According to police, Cali, 53, was standing outside his white SUV in the upscale Todt Hill neighborhood of Staten Island when a man in a blue pickup truck drove by, shooting him six times in the torso. The pickup truck reportedly ran him over after he was killed, according to local news station WPIX.
Officers responded to a 911 call, where he was found with multiple gunshot wounds. Cali was transported to a local hospital, where he was later pronounced dead.

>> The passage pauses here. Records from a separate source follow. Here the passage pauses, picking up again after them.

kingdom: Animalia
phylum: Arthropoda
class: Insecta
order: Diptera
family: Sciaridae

#BREAKING: Source tells @PIX11News reputed #Gambino crime family boss Francesco #FrankCali was shot and gravely wounded on Staten Island after 9 pm tonight. Cali at SI University No. Hospital after shooting in Todt Hill. He has ties to Sicilian mob. pic.twitter.com/CgiRyO2jSb
— Mary Murphy (@MurphyPIX) March 14, 2019
Cali, 53, was reputed to be the boss of the notorious Gambino family, the Mafia family previously headed by legendary mafioso John Gotti, who died in prison in 2002. His death marks the first major mob boss assassination since that of Paul Castellano, the Gambino crime boss who preceded Gotti, who was shot outside of Sparks steakhouse in Manhattan in 1985. Castellano’s murder was reportedly prompted by an internal struggle for power within the Gambino family.

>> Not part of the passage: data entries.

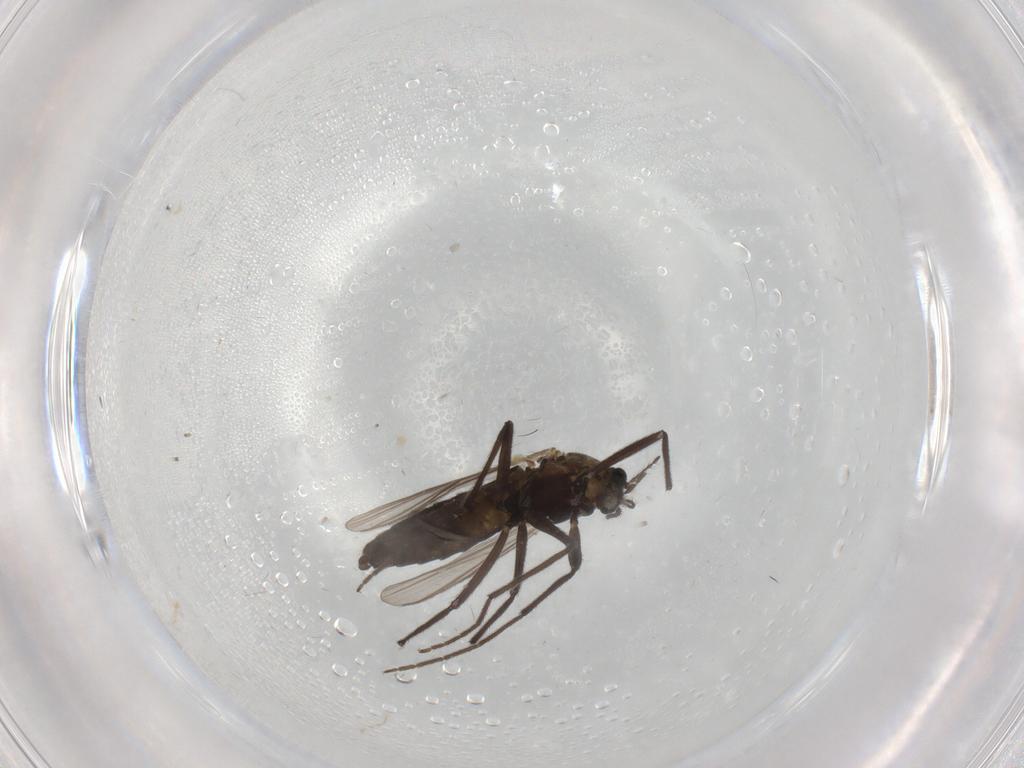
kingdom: Animalia
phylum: Arthropoda
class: Insecta
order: Diptera
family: Chironomidae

The Gambino family used to be one of the most powerful mob families in the country, as documented by author Selwyn Raab’s 2005 history of the American Mafia, Five Families: The Rise, Decline, and Resurgence of America’s Most Powerful Mafia Empires. According to Raab, while the Gambino family and the American Mafia in general have lost power in recent years, the FBI’s increased focus on counter-terrorism post-9/11 played a pivotal role in the Mob’s resurgence.
“The scare today, justifiably, is from terrorism, not from the Mafia,” Raab said in a 2016 interview with Rolling Stone. “You can see that in politics…when you leave [Mafia members] alone, they recoup. And that’s always been the problem. They have an organizational framework such that makes it so it doesn’t matter if you take out the leader.”